“How much to take me to the airport?”
“6000 shillings.”
“I’ll give you 3000 shillings.”
“O.K., 4000 shillings, let’s go.”
“NO! 3000 shillings, do you want it or not?”
“O.K. O.K. 3500 shillings, we go now.”
“FUCK OFF!”
“O.K. 3000 shillings, lets go.”
I got in the taxi.
It is amazing how much better your negotiating skills become the longer you travel and the more comfortable you become in a foreign environment. With this small cost-of- a-ride victory under my belt, I was finally on my way to the airport in Zanzibar, Tanzania. I was beginning a travel day, which would be more than twenty-four hours long if all went well. I had spent almost four days and $50.00 in phone calls with the Lufthansa office in Dar Salaam. (This brings up a notable point. No matter how good a company is in the Western world, plan on them being just like everybody else in the Third World.)
According to the office in Dar Salaam, everything was taken care of and they would have my new ticket waiting for me in Nairobi with only a four hour layover, completely re-routed to London.
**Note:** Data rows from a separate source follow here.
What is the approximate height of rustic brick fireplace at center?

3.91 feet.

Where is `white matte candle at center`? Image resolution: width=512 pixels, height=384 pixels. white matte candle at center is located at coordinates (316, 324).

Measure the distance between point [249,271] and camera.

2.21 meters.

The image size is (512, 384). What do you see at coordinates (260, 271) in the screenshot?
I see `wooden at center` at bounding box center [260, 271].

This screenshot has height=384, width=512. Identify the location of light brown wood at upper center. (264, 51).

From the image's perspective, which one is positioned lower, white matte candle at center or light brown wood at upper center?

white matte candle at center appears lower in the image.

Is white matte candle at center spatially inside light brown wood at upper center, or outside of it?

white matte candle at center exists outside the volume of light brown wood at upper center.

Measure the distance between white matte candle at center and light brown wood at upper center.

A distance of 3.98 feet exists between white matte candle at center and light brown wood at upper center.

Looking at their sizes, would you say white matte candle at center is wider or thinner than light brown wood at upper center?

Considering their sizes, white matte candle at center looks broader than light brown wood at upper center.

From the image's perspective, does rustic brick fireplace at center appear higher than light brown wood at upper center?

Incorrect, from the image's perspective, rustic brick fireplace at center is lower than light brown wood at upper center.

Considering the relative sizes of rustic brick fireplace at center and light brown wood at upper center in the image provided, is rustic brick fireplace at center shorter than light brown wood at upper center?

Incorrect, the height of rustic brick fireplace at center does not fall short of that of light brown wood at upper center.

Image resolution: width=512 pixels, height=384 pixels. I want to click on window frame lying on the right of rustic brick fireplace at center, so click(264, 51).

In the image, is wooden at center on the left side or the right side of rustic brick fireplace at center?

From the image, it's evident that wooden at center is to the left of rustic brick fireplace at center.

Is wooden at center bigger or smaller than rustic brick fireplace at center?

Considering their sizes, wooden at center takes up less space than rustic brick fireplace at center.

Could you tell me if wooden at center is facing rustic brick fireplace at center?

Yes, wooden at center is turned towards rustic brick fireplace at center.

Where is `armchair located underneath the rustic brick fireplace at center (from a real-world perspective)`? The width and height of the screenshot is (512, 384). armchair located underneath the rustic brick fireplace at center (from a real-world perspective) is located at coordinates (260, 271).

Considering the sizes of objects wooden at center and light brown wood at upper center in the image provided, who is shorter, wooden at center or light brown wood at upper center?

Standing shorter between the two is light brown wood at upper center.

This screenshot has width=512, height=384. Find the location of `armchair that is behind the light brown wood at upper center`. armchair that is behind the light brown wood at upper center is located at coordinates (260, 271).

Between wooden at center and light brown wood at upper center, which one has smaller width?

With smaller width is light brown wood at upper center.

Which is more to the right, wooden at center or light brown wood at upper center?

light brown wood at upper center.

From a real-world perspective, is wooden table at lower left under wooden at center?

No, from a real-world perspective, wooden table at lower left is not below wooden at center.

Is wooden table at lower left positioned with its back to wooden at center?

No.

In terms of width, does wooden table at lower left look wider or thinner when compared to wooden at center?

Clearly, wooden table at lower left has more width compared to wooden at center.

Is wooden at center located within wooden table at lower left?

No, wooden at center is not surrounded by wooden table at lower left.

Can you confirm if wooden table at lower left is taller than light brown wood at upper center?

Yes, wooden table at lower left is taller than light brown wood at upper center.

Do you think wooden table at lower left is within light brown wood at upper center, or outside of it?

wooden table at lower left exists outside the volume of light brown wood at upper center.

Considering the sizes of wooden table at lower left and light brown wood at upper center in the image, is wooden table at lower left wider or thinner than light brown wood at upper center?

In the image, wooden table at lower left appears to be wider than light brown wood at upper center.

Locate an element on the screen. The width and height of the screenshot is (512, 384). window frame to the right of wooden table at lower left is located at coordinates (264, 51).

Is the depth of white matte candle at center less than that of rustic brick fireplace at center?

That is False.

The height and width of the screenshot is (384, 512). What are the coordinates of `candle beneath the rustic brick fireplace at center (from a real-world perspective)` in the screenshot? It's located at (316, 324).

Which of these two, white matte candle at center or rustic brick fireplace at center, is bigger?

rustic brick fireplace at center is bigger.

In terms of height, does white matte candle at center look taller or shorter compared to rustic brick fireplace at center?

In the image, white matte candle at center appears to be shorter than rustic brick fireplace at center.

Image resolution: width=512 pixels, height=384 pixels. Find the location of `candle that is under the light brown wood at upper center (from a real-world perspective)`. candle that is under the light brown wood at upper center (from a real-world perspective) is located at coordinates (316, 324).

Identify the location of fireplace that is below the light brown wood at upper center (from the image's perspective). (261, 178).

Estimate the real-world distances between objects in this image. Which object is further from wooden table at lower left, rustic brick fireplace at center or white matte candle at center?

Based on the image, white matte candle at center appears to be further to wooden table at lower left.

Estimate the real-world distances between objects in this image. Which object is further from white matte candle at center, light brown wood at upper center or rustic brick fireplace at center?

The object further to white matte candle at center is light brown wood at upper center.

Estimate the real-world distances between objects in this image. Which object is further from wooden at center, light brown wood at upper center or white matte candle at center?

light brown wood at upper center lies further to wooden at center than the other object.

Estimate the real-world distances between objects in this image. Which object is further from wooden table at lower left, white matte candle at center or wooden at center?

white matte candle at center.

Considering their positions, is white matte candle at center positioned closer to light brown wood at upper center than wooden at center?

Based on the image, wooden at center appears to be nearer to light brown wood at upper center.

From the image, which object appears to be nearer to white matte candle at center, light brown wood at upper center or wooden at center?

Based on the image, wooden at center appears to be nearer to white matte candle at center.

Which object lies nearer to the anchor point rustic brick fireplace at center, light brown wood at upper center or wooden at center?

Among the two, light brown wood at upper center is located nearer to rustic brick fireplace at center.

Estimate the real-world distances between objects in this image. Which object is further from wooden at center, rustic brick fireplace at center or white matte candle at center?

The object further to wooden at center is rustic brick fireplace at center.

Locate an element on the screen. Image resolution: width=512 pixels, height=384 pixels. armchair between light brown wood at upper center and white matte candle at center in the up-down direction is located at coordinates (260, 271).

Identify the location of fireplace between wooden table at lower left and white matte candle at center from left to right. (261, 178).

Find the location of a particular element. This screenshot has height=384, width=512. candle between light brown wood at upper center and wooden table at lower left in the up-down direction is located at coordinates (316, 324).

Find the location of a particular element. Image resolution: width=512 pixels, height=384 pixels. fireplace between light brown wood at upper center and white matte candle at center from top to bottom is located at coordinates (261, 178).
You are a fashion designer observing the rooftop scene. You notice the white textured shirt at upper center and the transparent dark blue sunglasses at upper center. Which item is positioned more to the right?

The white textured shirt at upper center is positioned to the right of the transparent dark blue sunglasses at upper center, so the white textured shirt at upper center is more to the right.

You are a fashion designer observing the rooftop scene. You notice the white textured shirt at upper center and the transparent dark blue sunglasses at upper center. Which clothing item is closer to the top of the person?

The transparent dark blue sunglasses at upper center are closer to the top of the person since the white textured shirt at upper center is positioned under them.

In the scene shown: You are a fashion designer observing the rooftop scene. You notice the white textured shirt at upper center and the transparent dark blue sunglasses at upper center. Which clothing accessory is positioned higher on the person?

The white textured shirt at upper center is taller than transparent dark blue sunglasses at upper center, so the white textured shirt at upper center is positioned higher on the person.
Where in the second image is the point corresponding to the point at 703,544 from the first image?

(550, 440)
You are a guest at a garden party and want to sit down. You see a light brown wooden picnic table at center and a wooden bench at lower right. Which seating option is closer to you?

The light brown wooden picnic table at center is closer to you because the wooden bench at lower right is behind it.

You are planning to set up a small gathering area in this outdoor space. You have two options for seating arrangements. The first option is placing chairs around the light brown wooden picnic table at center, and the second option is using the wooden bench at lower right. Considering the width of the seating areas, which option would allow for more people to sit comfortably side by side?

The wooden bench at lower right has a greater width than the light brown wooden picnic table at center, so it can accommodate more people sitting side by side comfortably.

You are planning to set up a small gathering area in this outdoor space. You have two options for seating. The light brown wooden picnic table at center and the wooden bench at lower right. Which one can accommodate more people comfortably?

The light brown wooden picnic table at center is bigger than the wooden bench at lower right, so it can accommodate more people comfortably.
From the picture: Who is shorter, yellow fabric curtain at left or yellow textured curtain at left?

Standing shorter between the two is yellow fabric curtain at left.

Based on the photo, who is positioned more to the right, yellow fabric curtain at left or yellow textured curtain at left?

All I needed to do was pay my $75.00 re-route fee and everything would be O.K. Being a muzungu, (Swahili for white man), who had seen just how efficient African commerce and communication really wasn’t, combined with an expired, used up, single-entry visa for Kenya, along with the complete assurance of the travel agent who sold me the flight from Zanzibar–the same man you could ask if you could shove a lit stick of dynamite up his ass and he would always reply with the same answer, no problem Bwana, (Swahili for Sir), the world will end tomorrow, your head is on fire, you don’t understand a word I say, the dog is nailed to the wrong side of the door, the response was always the same, ‘No Problem, Bwana’–my landing in and sorting out of my ticket in the most corrupt east African nation of Kenya should make for an interesting afternoon.